Imágenes recurrentes en esta poética: cuerpo, selva, tigre. La figura de la bestia frecuenta el temblor de la voz que la traza. De allí a la muerte, sólo para asomarla como referente amoroso: la fiesta del cuerpo, la de sus líquidos contenidos bajo la piel: el renacer desde la luz.
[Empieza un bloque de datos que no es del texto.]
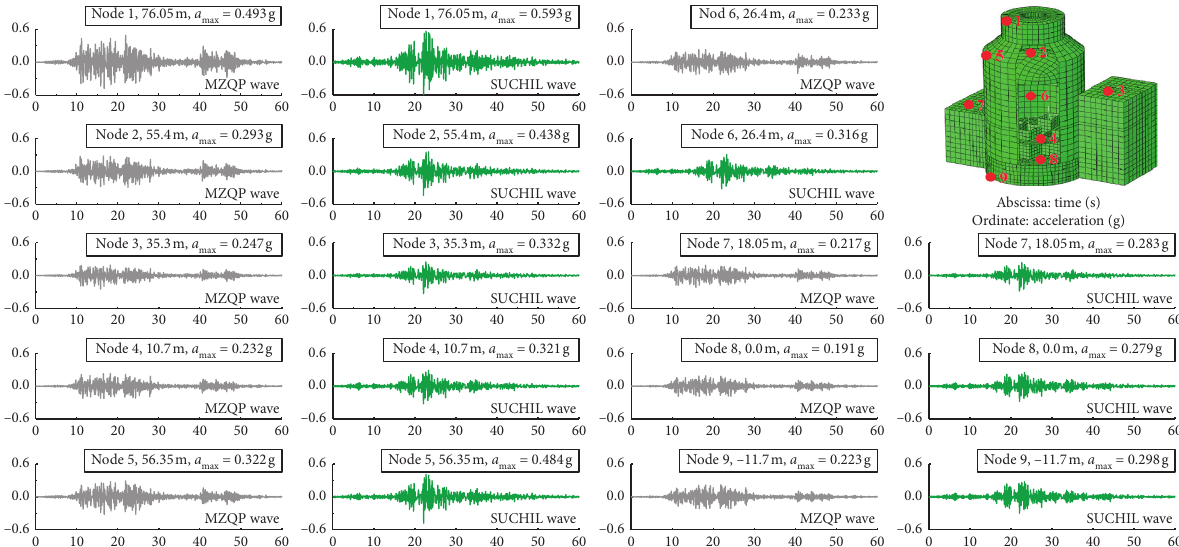
Figure 8: Acceleration response of the nuclear island structure observation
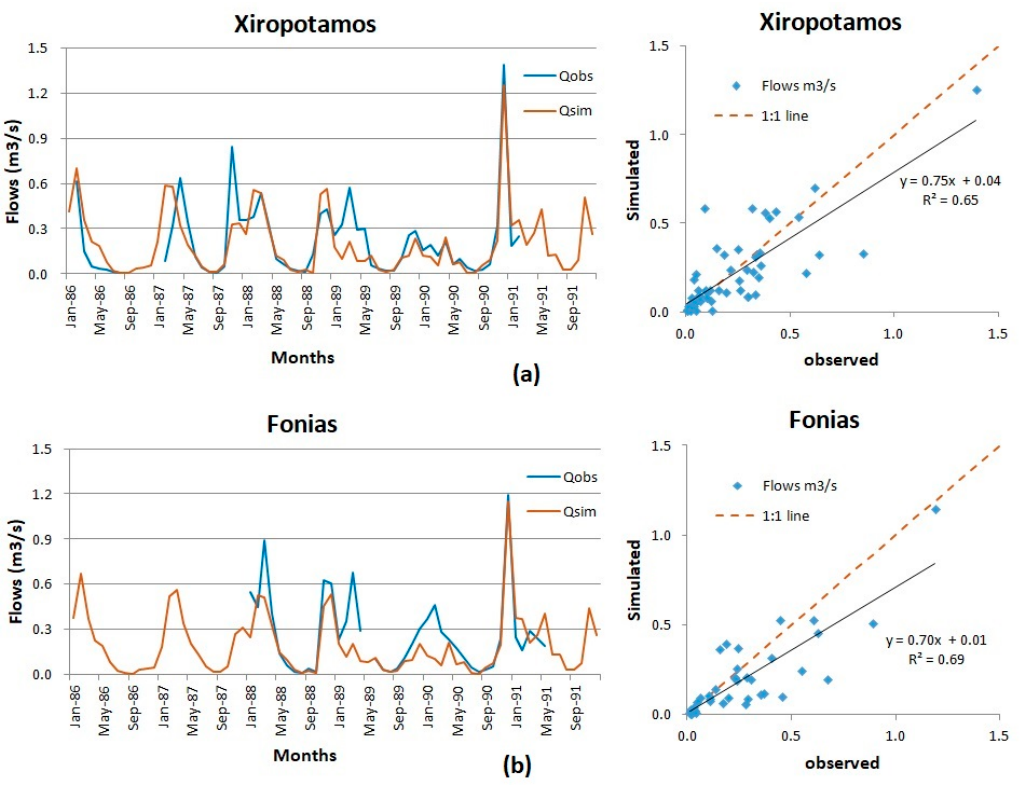
Figure 3. Stream flow evaluation in Samothraki: ( a ) monthly simulated vs. observed hydrograph at Xiropotamos stream (see Figure 2a) and correlation of flows on a two-axes scattergram, ( b ) monthly simulated vs. observed hydrograph at Fonias stream (see Figure 2a) and correlation of flows on a two-axes scattergram.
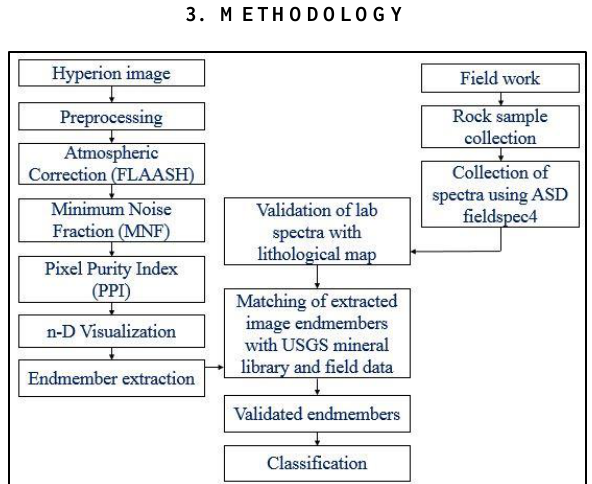
Figure 2. Flowchart depicting the methodology adopted for this study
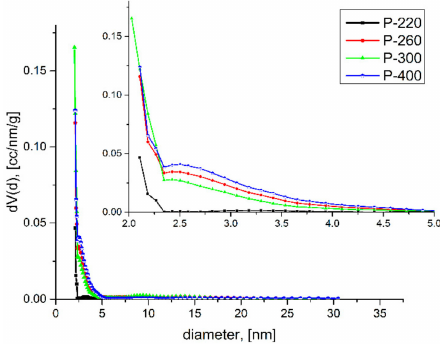
Figure 3. Pore size distribution evolution with firing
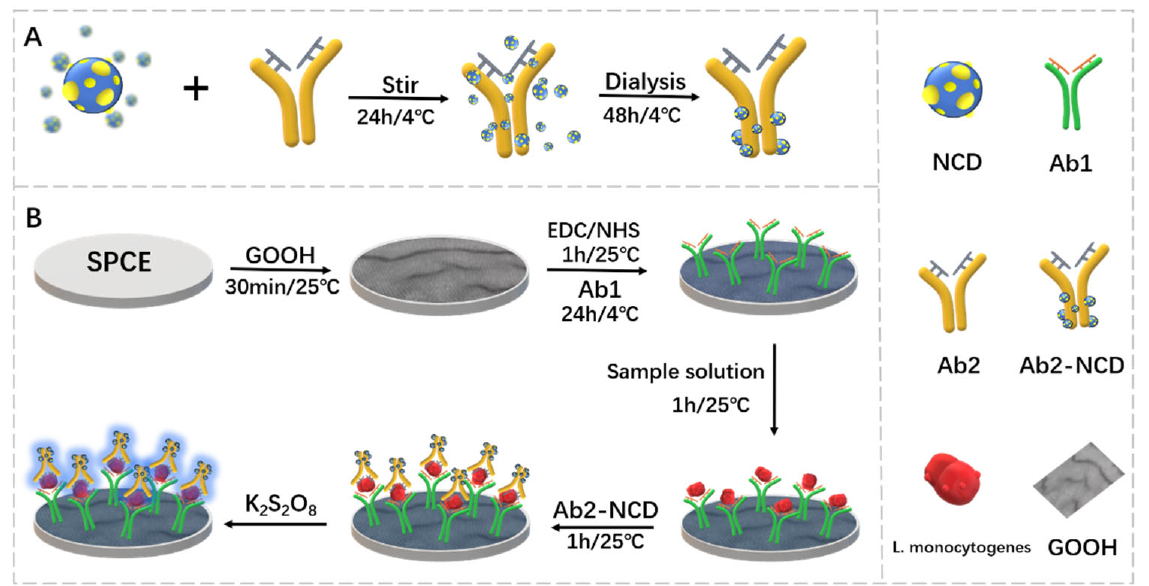
Figure 6. Schematic of ( A ) NCD conjugated with secondary antibody and ( B ) the developed ECL sensor for monocytic bacteria (Adapted with permission from Ref. [24]. 2021, Jampasa et al.).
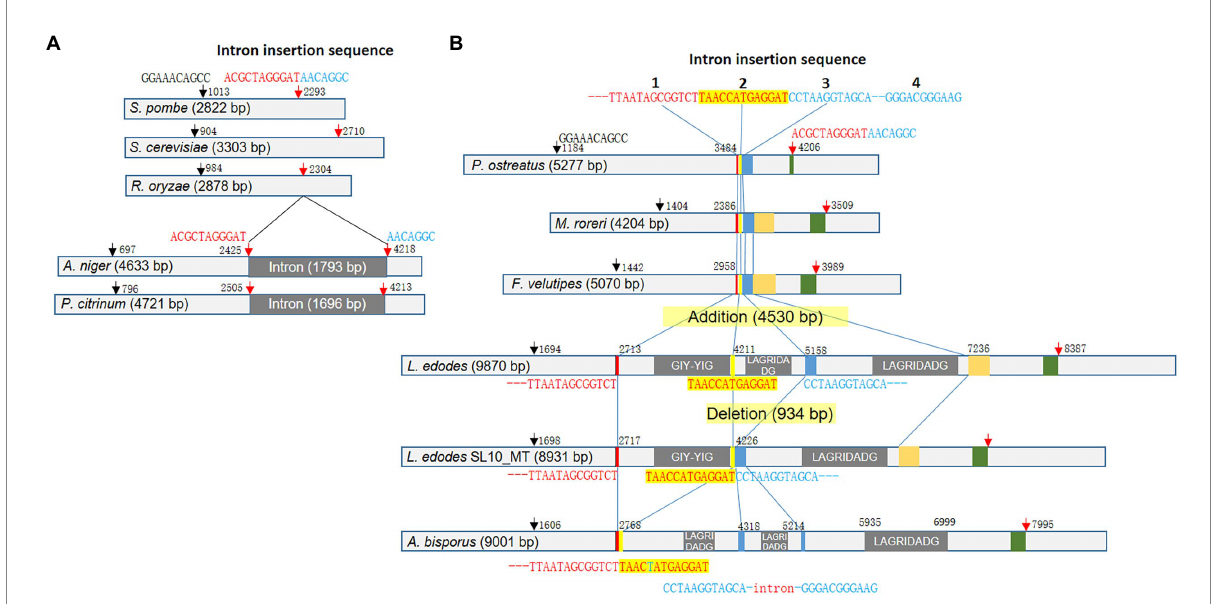
FIGURE 4 Variations of rnl in fungal mtDNAs. (A) Diversification of rnl in ascomycetes. The consensus sequences and the positions are depicted at the top of the gene scheme with arrows. Intron insertion splits the second consensus sequence into two pieces. (B) Diversification of rnl in basidiomycetes by intron insertion. The conserved sequences regions are color-boxed. The consensus sequences found in ascomycetes are also present in basidiomycetes (arrows). rnl in the mtDNA of L. edodes generally contains three introns with intronic HEG gene. However, SL10_MT lacked the second intron, resulting in the direct connection of the second and the third intron insertion sequences. Rnl of A. bisporus mtDNA has a new intron in between the third and the fourth intron insertion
Y un animal que acecha en medio de la selva verbal.

La voz que dice es hembra, como su lengua, la que muerde y la que habla.

El espacio metonímico, tan dado en este libro, tiene sitio en los sueños, en una especie de flora vocálica y carnal que despeja la corteza, el ocultamiento: la geografía mimetiza el temblor, se hace paisaje al nombrarla, en un río, el Orinoco, en un trueno, en la distancia, en el silencio que Bashō invita a recorrer a través de un árbol indagador, como el de la sabiduría budista.

Entonces, ese “único vacío” trasciende. Y lo hace al “Nacer en selva”:

Una selva puede nacer en cualquier lugar / en las ruinas que llevamos dentro / o en la huella de lo nuevo que se asoma / la he visto en la chispa de las piedras / y en la cercanía de las almas que se tocan.

He aquí el lugar. He aquí el sitio donde irrumpe el poema al romper la corteza y ser lo que anhela: cuerpo, lengua que habla, lengua que ama, lengua que toca. Bestia que acecha.